Gretzky's shoulders sagged at one point, and he reacted with a nervous laugh a couple times. On several occasions, a team official said Gretzky would take only game-related questions.

"There's no story about me, that's what I keep trying to tell you. I'm not involved," Gretzky said.

This was Gretzky's final media availability before he left for Torino. The Canadian team was to fly from Toronto's Pearson International Airport after practice.

Gretzky and his wife, three of their five children, Gretzky's father, and one of his brothers were all aboard the plane that flew from Toronto to Italy with Team Canada for the Torino Games.

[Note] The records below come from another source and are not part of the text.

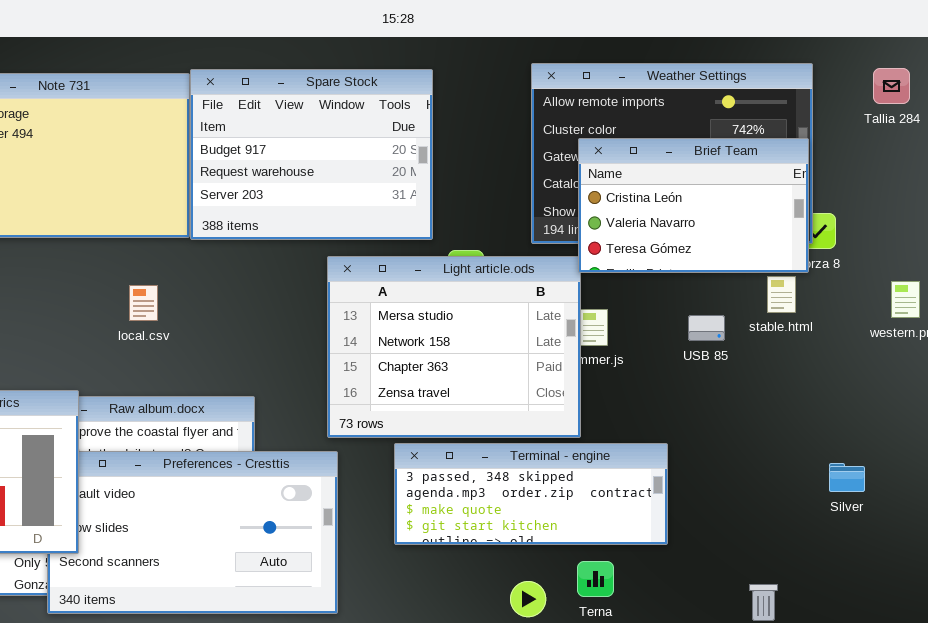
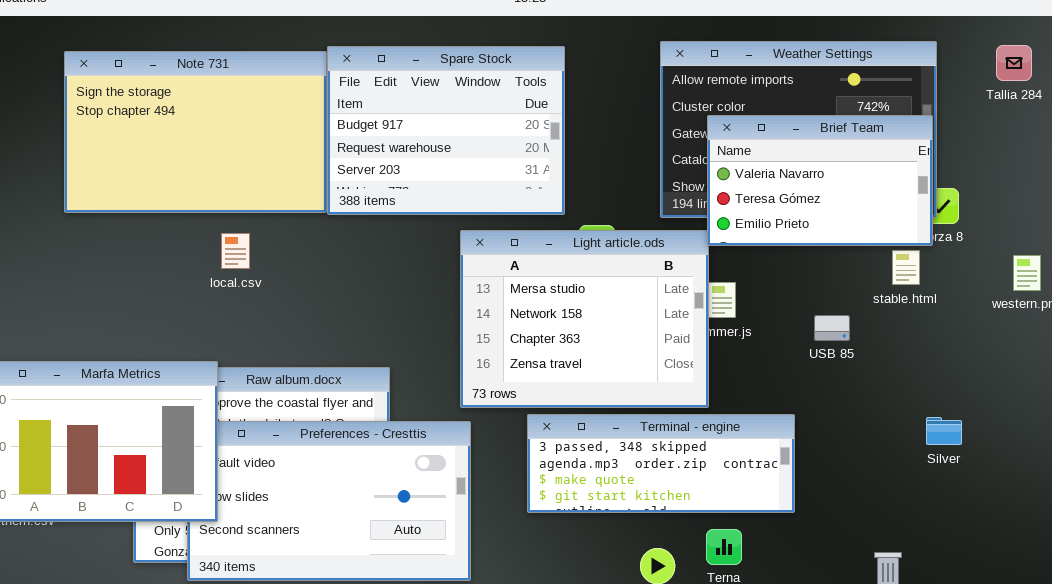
Brief Team: [578,138,809,273] -> [707,115,933,246], scrolled down 1 row
local.csv: [129,285,158,321] -> [221,233,250,269], moved
USB 85: [688,315,725,341] -> [814,315,850,341], moved
Silver: [829,463,865,492] -> [926,417,962,445], moved

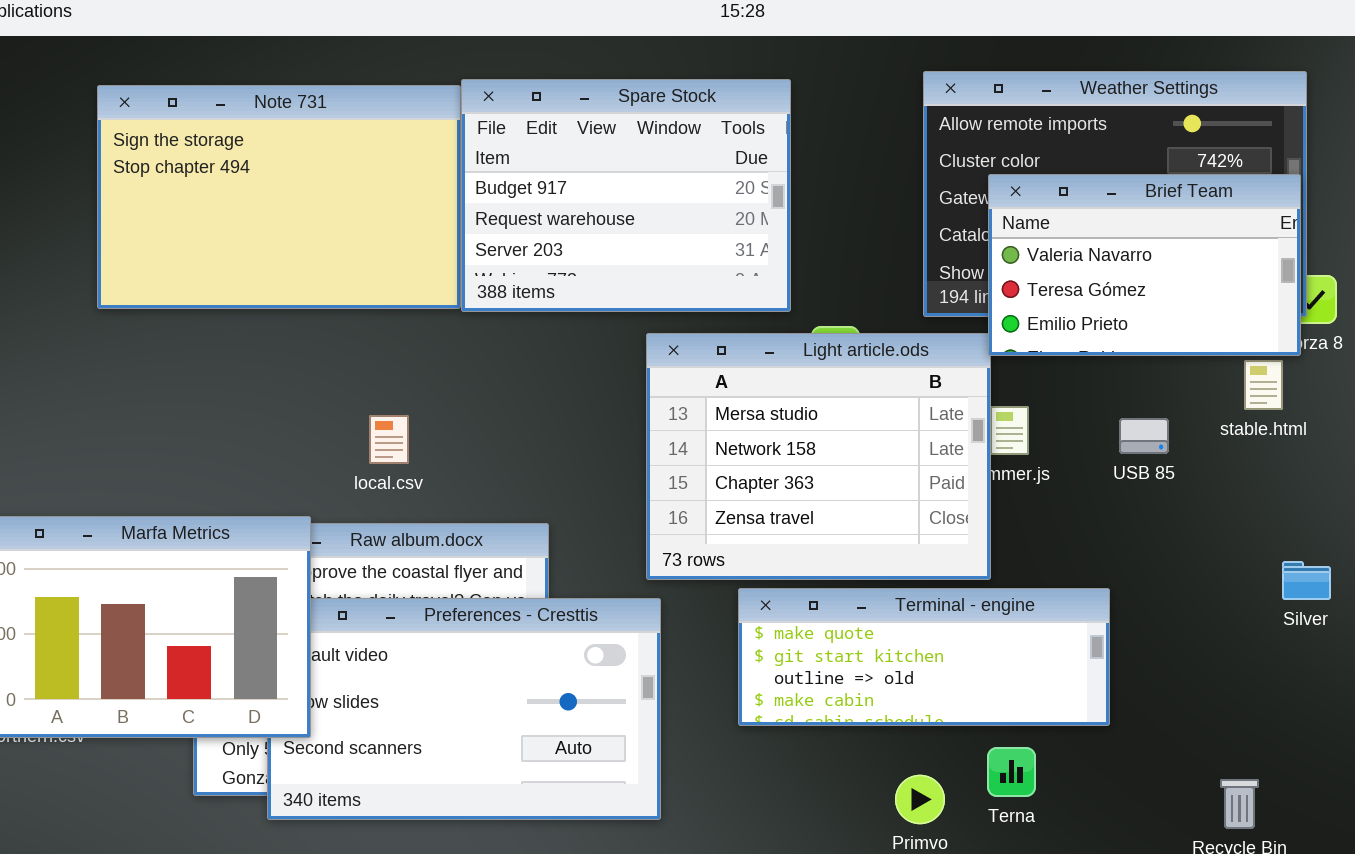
local.csv: [221,233,250,269] -> [369,415,409,464], moved
USB 85: [814,315,850,341] -> [1119,418,1169,454], moved
Terminal - engine: [527,414,795,513] -> [738,588,1110,726], scrolled down 2 rows
Silver: [926,417,962,445] -> [1282,561,1331,600], moved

Gretzky wanted to discuss Canada's defense of its gold medal. The Phoenix Coyotes coach declined to take questions about a gambling ring that authorities said was financed by Coyotes assistant coach Rick Tocchet and allegedly took bets from Jones Gretzky.

"Not much really to add to what I said two days ago," Gretzky said after practice at a rink in suburban Toronto. "Nothing for me to talk about. I'm not involved. It's been a hard week for my family.

"The only focus I have right now is this hockey team getting ready for the Olympic Games," he said.

Philadelphia Flyers coach Ken Hitchcock, an assistant on the Canadian squad, said the players are so focused on a gold medal that he doesn't think they "would dare let something like this distraction get in their way."

Gretzky acknowledges the pressure on Canada to repeat as gold medalists.

"They're always under the microscope," he said. "We're a team that's always looked upon to winning gold medals. This will be no different."

New Jersey authorities announced charges last week against Tocchet, a New Jersey state trooper and another New Jersey man for running a nationwide sports gambling operation. State police said wagers -- primarily on professional football -- exceeded $1.7 million in the five weeks leading to the Super Bowl. Tocchet is on an indefinite leave from the Coyotes.

Janet Jones Gretzky has not been charged with any crime but is expected to be subpoenaed to testify before a grand jury investigating gambling activity, attorneys said.

Gretzky is in his first season as Phoenix's coach. The investigation is the latest burden in what has been a tough two-month stretch for him.

Gretzky's mother, Phyllis, died of lung cancer on Dec. 19. Three weeks later, his grandmother died.

Canadian national team players arrived by bus in Mississauga, an hour east of Gretzky's hometown of Brantford, in the early afternoon. About 100 fans cheered the players, and one fan held a poster-sized picture of Gretzky in a Los Angeles Kings uniform.

Information from The Associated Press was used in this report.